ESERCIZIO A: Nel testo sulle dimissioni della premier britannica, dopo quali fatti la premier ha dovuto lasciare?
ESERCIZIO B: Scrivi il seguito del testo sulle dimissioni della premier britannica, partendo subito dopo la sua ultima frase.

TESTO DI RIFERIMENTO:
• • •

La premier ha dovuto lasciare dopo le polemiche per la manovra che riduceva le tasse ai ricchi e la successiva retromarcia. Un caso che dimostra come anche chi è fuori dall’euro e dall’Ue deve rispettare le regole. Non una buona notizia per i sovranisti di casa nostra

Come nella più sapiente delle sceneggiature, a mettere la parola fine sui sogni di Salvini con le sue riforme della Fornero e di Berlusconi con la flat tax, tutte misure che comporterebbero un buco di bilancio di decine di miliardi - da compensare con disinvolti “sforamenti” e con nuovo debito come se non ne avessimo abbastanza - è arrivata la parabola britannica. La quale insegna che non è proprio il momento - fra guerra, inflazione, calo della crescita - di scherzare con i bilanci pubblici. E questo in qualsiasi Paese: nell’ipergloriosa Gran Bretagna né a maggior ragione nell’iperindebitata Italia.

• • •

MATERIALE FORNITO:
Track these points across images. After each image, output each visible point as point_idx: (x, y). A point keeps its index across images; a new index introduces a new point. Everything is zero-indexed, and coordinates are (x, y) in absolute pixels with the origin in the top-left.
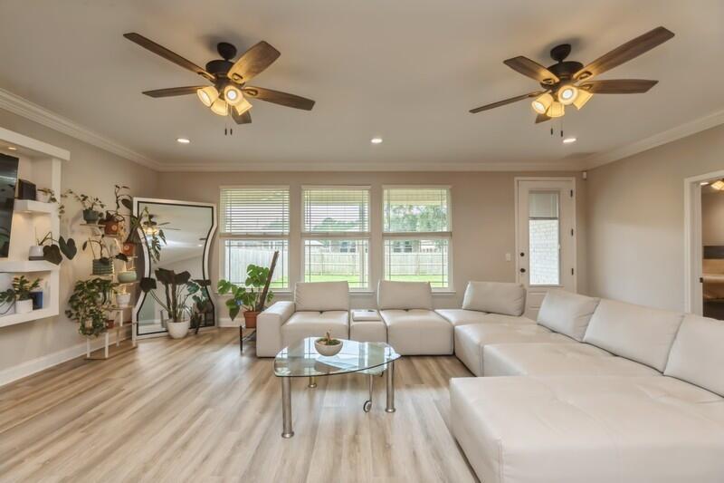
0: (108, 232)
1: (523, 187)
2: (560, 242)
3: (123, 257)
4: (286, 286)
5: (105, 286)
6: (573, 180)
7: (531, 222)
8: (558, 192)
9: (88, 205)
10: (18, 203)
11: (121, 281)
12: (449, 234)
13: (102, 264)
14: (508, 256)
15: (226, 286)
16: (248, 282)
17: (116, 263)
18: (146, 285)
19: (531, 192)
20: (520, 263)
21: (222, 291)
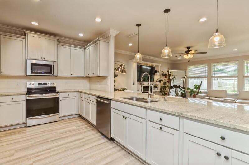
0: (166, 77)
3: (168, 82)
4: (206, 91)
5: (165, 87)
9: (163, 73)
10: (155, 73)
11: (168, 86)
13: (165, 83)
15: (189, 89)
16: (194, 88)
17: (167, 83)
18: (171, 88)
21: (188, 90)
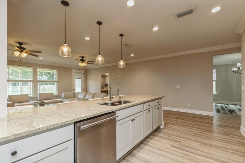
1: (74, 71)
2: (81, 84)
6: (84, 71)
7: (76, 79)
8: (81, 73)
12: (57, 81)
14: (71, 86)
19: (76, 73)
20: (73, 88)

• • •

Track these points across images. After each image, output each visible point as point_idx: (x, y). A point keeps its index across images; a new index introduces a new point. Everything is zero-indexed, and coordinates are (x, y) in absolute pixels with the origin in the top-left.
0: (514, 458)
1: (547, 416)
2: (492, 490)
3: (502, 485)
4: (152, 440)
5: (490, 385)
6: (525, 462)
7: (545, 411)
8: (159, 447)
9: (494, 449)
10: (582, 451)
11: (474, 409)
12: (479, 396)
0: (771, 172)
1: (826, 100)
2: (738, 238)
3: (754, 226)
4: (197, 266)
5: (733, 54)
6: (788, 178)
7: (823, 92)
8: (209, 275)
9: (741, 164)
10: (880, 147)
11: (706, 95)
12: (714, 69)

• • •

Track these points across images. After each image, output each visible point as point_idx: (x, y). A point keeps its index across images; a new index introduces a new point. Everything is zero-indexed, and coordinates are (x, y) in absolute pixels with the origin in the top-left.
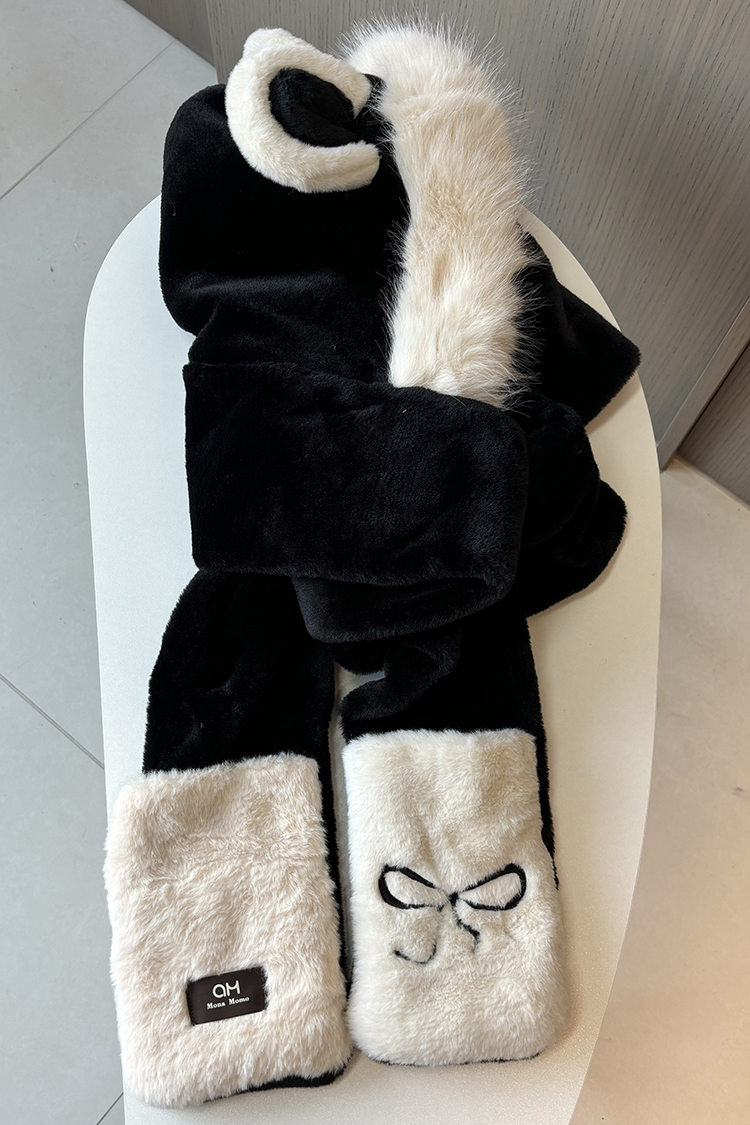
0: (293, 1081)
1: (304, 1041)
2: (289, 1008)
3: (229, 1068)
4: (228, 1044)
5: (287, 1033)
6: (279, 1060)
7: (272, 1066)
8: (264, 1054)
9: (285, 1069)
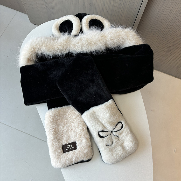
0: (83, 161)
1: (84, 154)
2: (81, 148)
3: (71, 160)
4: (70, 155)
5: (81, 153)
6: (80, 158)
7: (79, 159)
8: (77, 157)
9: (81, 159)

• • •

SPAZIO RISPOSTA A: Dopo le polemiche per la manovra che riduceva le tasse ai ricchi e la successiva retromarcia.

SPAZIO RISPOSTA B:
 

Lo psicodramma a Londra è iniziato il 23 settembre. Quel giorno, il 17° dal suo insediamento al n.10 di Downing Street, la premier Liz Truss, che aveva preso il posto di Boris Johnson travolto da una crisi di impopolarità, ha varato il “mini-budget”: un assaggio di finanziaria in attesa della legge definitiva in calendario per il 31 ottobre. Nel provvedimento, per spingere la crescita, la “lady di latta” come è stata ribattezzata irridendo il suo piglio autodichiaratamente thatcheriano, ha inserito una serie di sgravi fiscali a beneficio sia delle aziende (la cui tassa sarebbe scesa dal 25 al 19%) che delle persone fisiche, con i maggiori vantaggi per i contribuenti più ricchi visto che era prevista l’abolizione del top rate al 45%. I redditi da 150mila sterline in su sarebbero rientrati nello scaglione del 40%.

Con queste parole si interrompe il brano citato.